Practical Division Strategies for Foreign Property
Practical approaches to dividing foreign property in a Nevada divorce include: awarding the foreign asset to the spouse who is a citizen of or has presence in the country where the property is located (making enforcement more practical); offsetting the foreign asset with domestic assets of equivalent community property value (so neither spouse needs to enforce the decree abroad); negotiating a buyout where the spouse retaining the foreign property compensates the other in cash or domestic assets; and pursuing recognition of the Nevada decree in the foreign country’s courts (available in some jurisdictions through bilateral treaty or common law recognition of foreign judgments, but not universally available).

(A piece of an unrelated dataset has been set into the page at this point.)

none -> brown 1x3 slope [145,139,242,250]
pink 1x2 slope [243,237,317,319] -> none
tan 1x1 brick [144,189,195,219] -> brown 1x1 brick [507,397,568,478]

For foreign real estate specifically, title transfer will typically require compliance with the laws of the country where the property is located — a Mexican notario publico for property in Mexico, for example, or compliance with Chinese foreign ownership restrictions for property in China. Hauser Family Law works with international law resources and foreign legal counsel referrals to help Las Vegas clients navigate the cross-border dimensions of their Nevada divorce.